**EXCERPT**
=-=-=

The reality is far more complex than that. Long term challenges exist. And short term thinkers will advertise this as a silver bullet.


The project took 40 years, if it takes another hundred, I think the Chinese will still continue on.


I don't know the details, but didn't it take the Chinese more than 40 years to learn how to grow rice in such quantities? It was really primitive genetic engineering.


Even more people!

Are we going to breed ourselves to the point we will live like caged chickens? Thats what the future looks like to me.

Having said that, are hunger issues down to lack of production or the politics of food distribution?


You mean like fish?

=-=-=

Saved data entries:
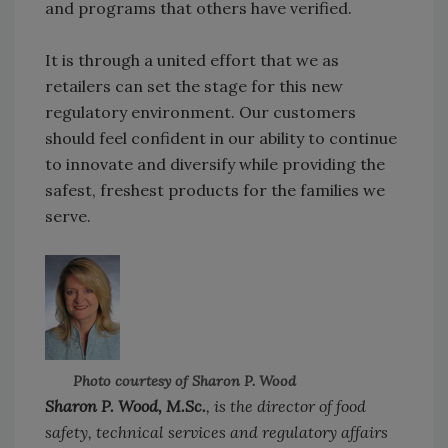
and programs that others have verified.
It is through a united effort that we as
retailers can set the stage for this new
regulatory environment. Our customers
should feel confident in our ability to continue
to innovate and diversify while providing the
safest, freshest products for the families we
serve.
Photo courtesy of Sharon P. Wood
Sharon P. Wood, M.Sc.
, is the director of food
safety, technical services and regulatory affairs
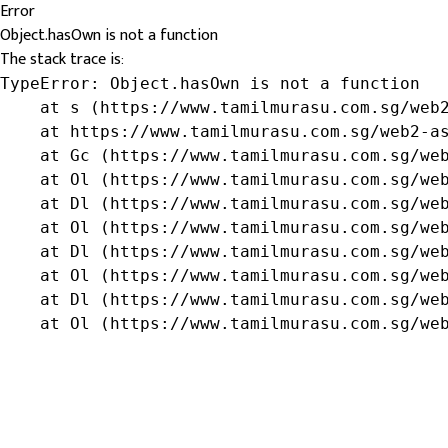
Error
Object.hasOwn is not a function
The stack trace is:
TypeError: Object.hasOwn is not a function

    at s (https://www.tamilmurasu.com.sg/web2
    at https://www.tamilmurasu.com.sg/web2-as
    at Gc (https://www.tamilmurasu.com.sg/web
    at Ol (https://www.tamilmurasu.com.sg/web
    at Dl (https://www.tamilmurasu.com.sg/web
    at Ol (https://www.tamilmurasu.com.sg/web
    at Dl (https://www.tamilmurasu.com.sg/web
    at Ol (https://www.tamilmurasu.com.sg/web
    at Dl (https://www.tamilmurasu.com.sg/web
    at Ol (https://www.tamilmurasu.com.sg/we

=-=-=

**WORK INSTRUCTION 1**
In the excerpt on food production, how many years did the project take?
**WORK INSTRUCTION 2**
Duplicate the portion of the excerpt on food production starting with "Are we going" and going on through "mean like fish?".
**WORK INSTRUCTION 3**
Pick up the excerpt on food production after its final line and carry it forward.

**EXERCISE RESPONSE 1**
The project took 40 years.

**EXERCISE RESPONSE 2**
Are we going to breed ourselves to the point we will live like caged chickens? Thats what the future looks like to me.

Having said that, are hunger issues down to lack of production or the politics of food distribution?


You mean like fish?

**EXERCISE RESPONSE 3**
This reminds me of Incorporated (TV series), with a similar idea of using the deserts for seawater adapted crops. This is so fascinating to see being developed in real life and even more so to be marveled at in an exercise of forecasting the changes it ought to bring into the world. Just to pick a few such changes, this how the deserts will suddenly start worth something (and offer new reasons to be fought over, unfortunately). This is also how dramatic demographic booms took place over the history, so expect UAE to growth several times its current number of inhabitants; or next to it, in Saudi Arabia, expect a growth to something on the order of hundreds of millions!


As amazing as this sounds you've got to wonder what this rice would do to peoples' blood pressure.


Salt levels in food are largely guided by palate. If the amount of salt embedded in the harvested rice is significant relative to the overall sodium load of a typical meal, then its use will be limited to dishes that already contain added salt. In which case salt embedded in the rice will be largely offset by reduced amounts of added salt, keeping the overall dish in balance.

Also it should be noted that the link between high salt intake and negative cardiovascular health outcomes is disputed and is likely less significant than the current mainstream medical advice claims. (Like everything related to dietary science, the evidence on both sides of any argument is poor at best. So take it with a grain of salt. Ha.)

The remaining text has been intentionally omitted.